Waiver/Alteration for Public Benefit and Service Programs (On hold pending the implementation of final rule review)
- The IRB may approve a waive the requirement to obtain informed consent or approve a consent procedure that omits or alters some or all of the elements of informed consent for public benefit and service programs conducted by or subject to the approval of State or local officials. More information on these conditions can be found here.
In the revised 2018 Common Rule, "broad consent" is an alternative consent process only for the storage, maintenance, and secondary use of identifiable private information or identifiable biospecimens for future, yet-to-be-specified research. The use of broad consent requires that the investigator maintain a sophisticated tracking system. For this reason, and because the regulations permit the secondary research use of identifiable data/biospecimens through study-specific consent, IRB waiver of consent, or removal of identifiers, the UO IRB does not plan to implement the broad consent option at this time. Please contact Research Compliance Services if you have any questions.
For full details about broad consent including the requirements (in addition to tracking), limitations, and considerations for use, see SACHRP's Recommendations for Broad Consent Guidance.
Research Compliance Services has developed a UO informed consent form template and template guidance for use with adult participants. This template and guidance incorporates the 2018 Common Rule required and additional elements of informed consent.
RCS will be developing additional consent and assent templates as well as make available sample forms for specific methodologies and subject populations. These will be announced on the website as they are released.

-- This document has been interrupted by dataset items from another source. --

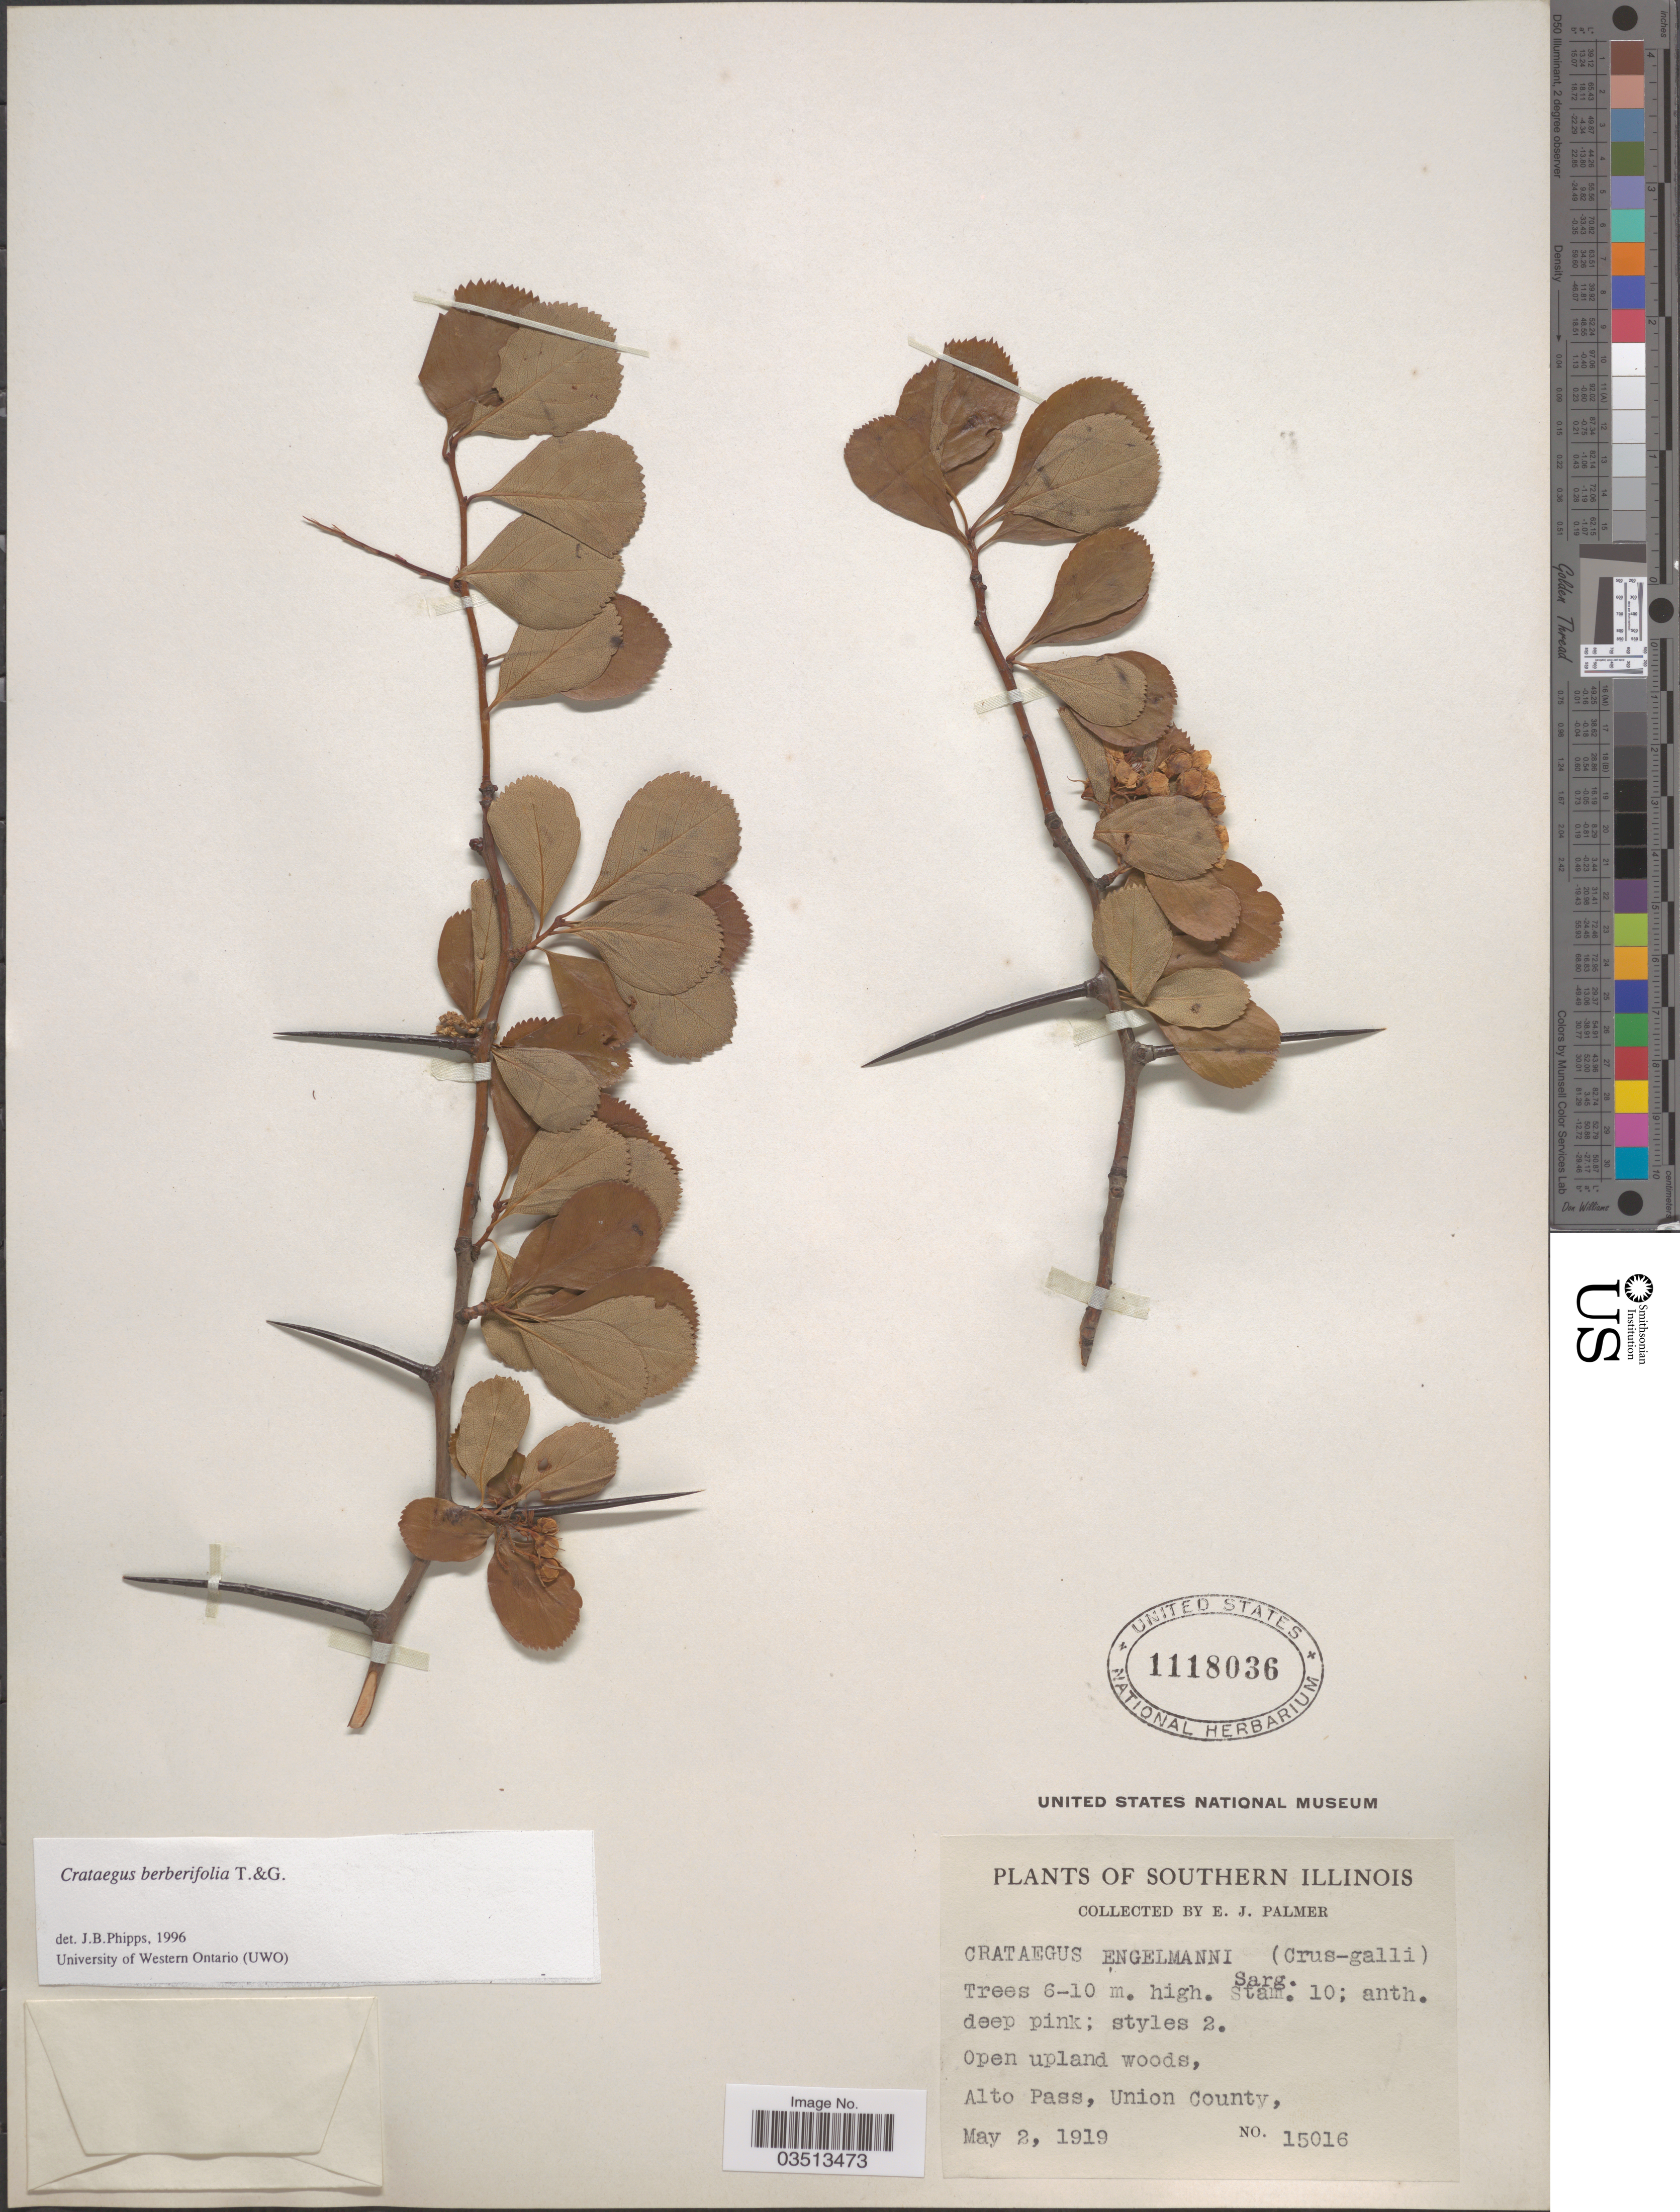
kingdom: Plantae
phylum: Tracheophyta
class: Magnoliopsida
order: Rosales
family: Rosaceae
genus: Crataegus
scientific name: Crataegus berberifolia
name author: Torr. & A. Gray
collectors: E. J. Palmer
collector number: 15016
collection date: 1919-05-02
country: United States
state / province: Illinois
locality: Southern Illinois. Open upland woods, Alto Pass, Union County.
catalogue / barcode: US 1118036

For federally-sponsored clinical trials, investigators are required to post a copy of an IRB approved consent form to a "publicly available, federal website" (such as clinicaltrials.gov) post-recruitment and no later than 60 days after the last study visit by any subject. This is a new requirement under the revised 2018 Common Rule. We are still awaiting confirmation from the federal government as to which federal website will be established as a repository for clinical trial consent forms. In addition, federal departments or agencies may have exceptions and/or additional stipulations related to this requirement. Investigators will need to work with federal sponsors to determine whether this requirement applies and where to publicly post the approved consent form.